### Required action
Pictures excluded, output the lines of the data below between the one holding "Fig. 6 Switching" and the one holding "Figure 2. The", inclusive, exactly as they stand.

### Source data
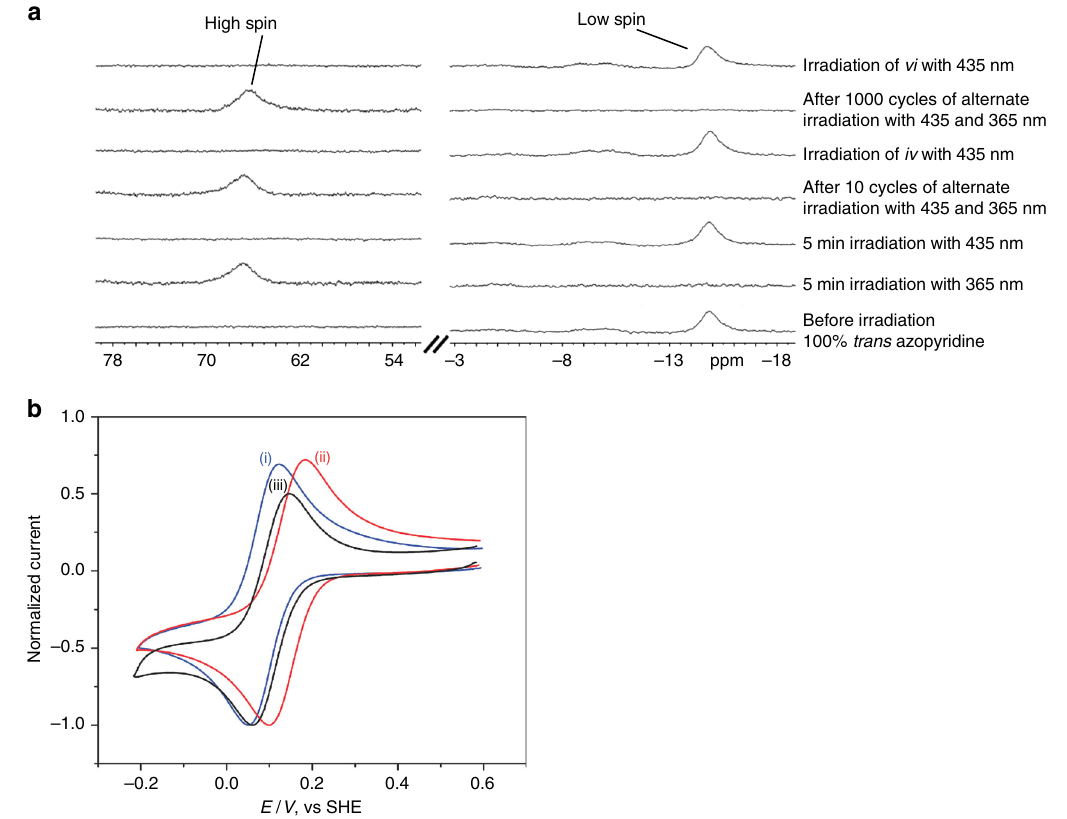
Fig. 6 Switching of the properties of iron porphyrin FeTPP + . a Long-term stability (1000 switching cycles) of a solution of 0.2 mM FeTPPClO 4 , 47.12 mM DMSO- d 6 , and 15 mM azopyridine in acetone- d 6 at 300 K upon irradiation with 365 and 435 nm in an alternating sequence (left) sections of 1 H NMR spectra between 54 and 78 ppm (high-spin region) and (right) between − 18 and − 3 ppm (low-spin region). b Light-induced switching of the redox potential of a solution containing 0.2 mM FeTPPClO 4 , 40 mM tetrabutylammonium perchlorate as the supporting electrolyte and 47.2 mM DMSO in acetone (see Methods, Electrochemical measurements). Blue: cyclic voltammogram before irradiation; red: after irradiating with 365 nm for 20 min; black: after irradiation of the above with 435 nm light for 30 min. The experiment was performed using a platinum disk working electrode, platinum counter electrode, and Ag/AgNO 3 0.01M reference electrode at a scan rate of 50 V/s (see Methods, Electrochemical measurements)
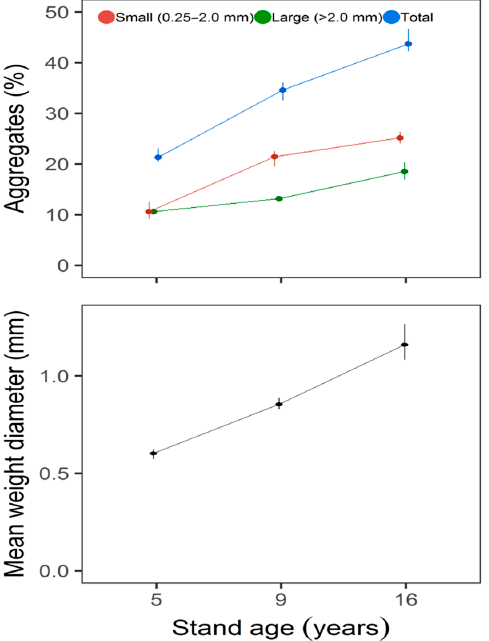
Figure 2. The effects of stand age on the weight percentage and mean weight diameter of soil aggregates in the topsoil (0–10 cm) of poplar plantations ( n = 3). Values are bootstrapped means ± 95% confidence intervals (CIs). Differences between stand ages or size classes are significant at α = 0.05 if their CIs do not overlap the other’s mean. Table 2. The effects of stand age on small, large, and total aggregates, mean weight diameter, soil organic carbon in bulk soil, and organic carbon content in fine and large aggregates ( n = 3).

* * *

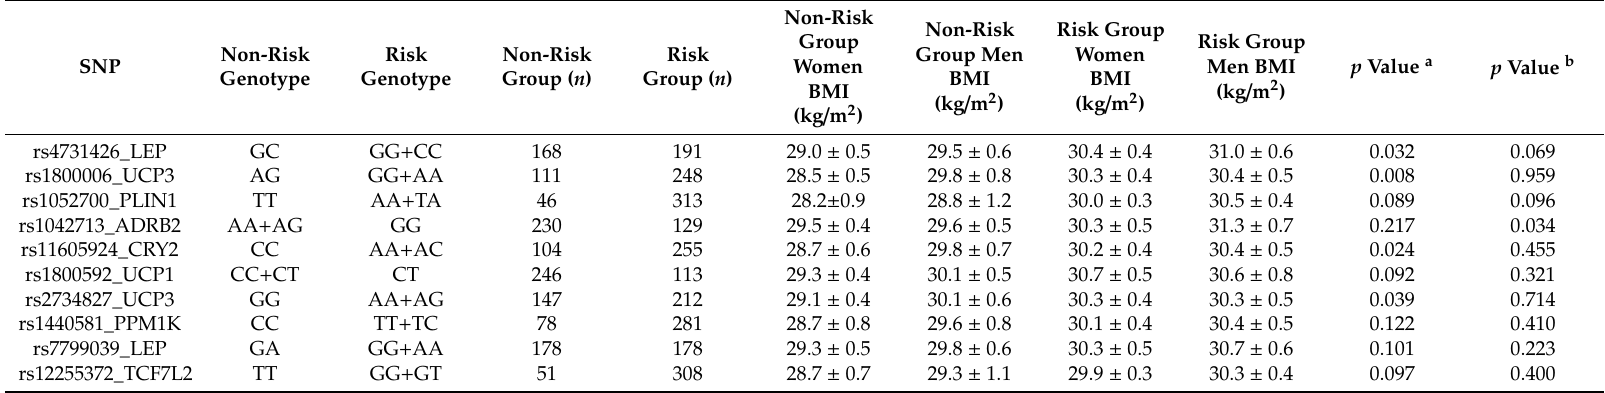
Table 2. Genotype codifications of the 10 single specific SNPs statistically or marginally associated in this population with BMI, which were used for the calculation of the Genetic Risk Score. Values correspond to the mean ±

### Your solution
Fig. 6 Switching of the properties of iron porphyrin FeTPP + . a Long-term stability (1000 switching cycles) of a solution of 0.2 mM FeTPPClO 4 , 47.12 mM DMSO- d 6 , and 15 mM azopyridine in acetone- d 6 at 300 K upon irradiation with 365 and 435 nm in an alternating sequence (left) sections of 1 H NMR spectra between 54 and 78 ppm (high-spin region) and (right) between − 18 and − 3 ppm (low-spin region). b Light-induced switching of the redox potential of a solution containing 0.2 mM FeTPPClO 4 , 40 mM tetrabutylammonium perchlorate as the supporting electrolyte and 47.2 mM DMSO in acetone (see Methods, Electrochemical measurements). Blue: cyclic voltammogram before irradiation; red: after irradiating with 365 nm for 20 min; black: after irradiation of the above with 435 nm light for 30 min. The experiment was performed using a platinum disk working electrode, platinum counter electrode, and Ag/AgNO 3 0.01M reference electrode at a scan rate of 50 V/s (see Methods, Electrochemical measurements)
Figure 2. The effects of stand age on the weight percentage and mean weight diameter of soil aggregates in the topsoil (0–10 cm) of poplar plantations ( n = 3). Values are bootstrapped means ± 95% confidence intervals (CIs). Differences between stand ages or size classes are significant at α = 0.05 if their CIs do not overlap the other’s mean. Table 2. The effects of stand age on small, large, and total aggregates, mean weight diameter, soil organic carbon in bulk soil, and organic carbon content in fine and large aggregates ( n = 3).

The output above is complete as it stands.